(Kutipan Teks)

● ● ● ●

Setelah diketahui bahwa Al-Fatihah adalah bagian dari rukun shalat, bagaimanakah hukum membaca Al-Fatihah bagi makmum saat imam mengeraskan bacaan Al-Fatihah dalam shalat jahriyah? Para ulama berselisih pendapat mengenai hukum makmum membaca surat di belakang imam.
Ulama Malikiyah dan Hanabilah menyatakan bahwa makmum tidak wajib membaca Al-Fatihah baik dalam shalat jahriyah (Maghrib, Isya dan Shubuh) maupun sirriyah (Zhuhur dan Ashar) karena Nabi shallallahu ‘alaihi wa sallam bersabda:
مَنْ كَانَ لَهُ إِمَامٌ فَقِرَاءَةُ الإِمَامِ لَهُ قِرَاءَةٌ
“Barangsiapa yang shalat di belakang imam, bacaan imam menjadi bacaan untuknya.” (HR. Ahmad dan Ibnu Majah no. 850. Syaikh Al Albani mengatakan bahwa hadits ini hasan)
Namun ada perkataan tegas dari ulama Malikiyah dan Hanabilah bahwa makmum disunnahkan membaca Al-Fatihah untuk shalat sirriyah. Adapun dalam madzhab Hanafiyah, makmum tidak membaca sama sekali di belakang imam dalam shalat sirriyah, bahkan dinyatakan makruh tahrim jika tetap membaca di belakang imam. Namun jika tetap dibaca, menurut pendapat terkuat, shalatnya tetap sah. Di antara alasannya adalah ayat:
وَإِذَا قُرِئَ الْقُرْآَنُ فَاسْتَمِعُوا لَهُ وَأَنْصِتُوا لَعَلَّكُمْ تُرْحَمُونَ
“Dan apabila dibacakan Al Quran, maka dengarkanlah baik-baik, dan perhatikanlah dengan tenang agar kamu mendapat rahmat.” (QS. Al-A’raf: 204)

● ● ● ●

(Materi yang Disediakan)
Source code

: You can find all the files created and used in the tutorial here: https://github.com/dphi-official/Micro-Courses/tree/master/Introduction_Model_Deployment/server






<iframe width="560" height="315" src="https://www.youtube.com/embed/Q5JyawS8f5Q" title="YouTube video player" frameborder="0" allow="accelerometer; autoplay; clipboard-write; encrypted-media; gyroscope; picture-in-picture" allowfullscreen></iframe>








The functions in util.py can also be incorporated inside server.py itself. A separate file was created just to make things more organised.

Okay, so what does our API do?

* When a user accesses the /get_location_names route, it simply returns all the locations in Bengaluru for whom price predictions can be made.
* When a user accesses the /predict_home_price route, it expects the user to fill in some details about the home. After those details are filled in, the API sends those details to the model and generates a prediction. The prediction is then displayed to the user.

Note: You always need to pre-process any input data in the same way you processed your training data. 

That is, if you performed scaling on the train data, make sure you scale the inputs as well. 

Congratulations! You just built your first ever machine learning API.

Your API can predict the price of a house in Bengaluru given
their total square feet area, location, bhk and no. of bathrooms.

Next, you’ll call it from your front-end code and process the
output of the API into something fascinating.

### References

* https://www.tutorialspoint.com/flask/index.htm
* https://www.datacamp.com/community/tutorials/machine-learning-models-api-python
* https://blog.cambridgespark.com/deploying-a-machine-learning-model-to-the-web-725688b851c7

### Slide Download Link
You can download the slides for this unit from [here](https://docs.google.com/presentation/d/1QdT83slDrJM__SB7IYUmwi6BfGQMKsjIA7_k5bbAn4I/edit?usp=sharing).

● ● ● ●

(Latihan)
1. Kembalikan seluruh teks tentang bacaan Al-Fatihah bagi makmum tanpa mengubah satu kata pun.
2. Tulis ulang sebagai daftar bernomor hanya baris-baris catatan, mulai dari baris pertama catatan hingga baris yang memuat "Okay, so what does our API do?", kedua batas tersebut ikut disertakan. Baris kosong tidak perlu dimasukkan.

(Jawaban Setiap Tugas)
1.
Setelah diketahui bahwa Al-Fatihah adalah bagian dari rukun shalat, bagaimanakah hukum membaca Al-Fatihah bagi makmum saat imam mengeraskan bacaan Al-Fatihah dalam shalat jahriyah? Para ulama berselisih pendapat mengenai hukum makmum membaca surat di belakang imam.
Ulama Malikiyah dan Hanabilah menyatakan bahwa makmum tidak wajib membaca Al-Fatihah baik dalam shalat jahriyah (Maghrib, Isya dan Shubuh) maupun sirriyah (Zhuhur dan Ashar) karena Nabi shallallahu ‘alaihi wa sallam bersabda:
مَنْ كَانَ لَهُ إِمَامٌ فَقِرَاءَةُ الإِمَامِ لَهُ قِرَاءَةٌ
“Barangsiapa yang shalat di belakang imam, bacaan imam menjadi bacaan untuknya.” (HR. Ahmad dan Ibnu Majah no. 850. Syaikh Al Albani mengatakan bahwa hadits ini hasan)
Namun ada perkataan tegas dari ulama Malikiyah dan Hanabilah bahwa makmum disunnahkan membaca Al-Fatihah untuk shalat sirriyah. Adapun dalam madzhab Hanafiyah, makmum tidak membaca sama sekali di belakang imam dalam shalat sirriyah, bahkan dinyatakan makruh tahrim jika tetap membaca di belakang imam. Namun jika tetap dibaca, menurut pendapat terkuat, shalatnya tetap sah. Di antara alasannya adalah ayat:
وَإِذَا قُرِئَ الْقُرْآَنُ فَاسْتَمِعُوا لَهُ وَأَنْصِتُوا لَعَلَّكُمْ تُرْحَمُونَ
“Dan apabila dibacakan Al Quran, maka dengarkanlah baik-baik, dan perhatikanlah dengan tenang agar kamu mendapat rahmat.” (QS. Al-A’raf: 204)

2.
1. Source code
2. : You can find all the files created and used in the tutorial here: https://github.com/dphi-official/Micro-Courses/tree/master/Introduction_Model_Deployment/server
3. <iframe width="560" height="315" src="https://www.youtube.com/embed/Q5JyawS8f5Q" title="YouTube video player" frameborder="0" allow="accelerometer; autoplay; clipboard-write; encrypted-media; gyroscope; picture-in-picture" allowfullscreen></iframe>
4. The functions in util.py can also be incorporated inside server.py itself. A separate file was created just to make things more organised.
5. Okay, so what does our API do?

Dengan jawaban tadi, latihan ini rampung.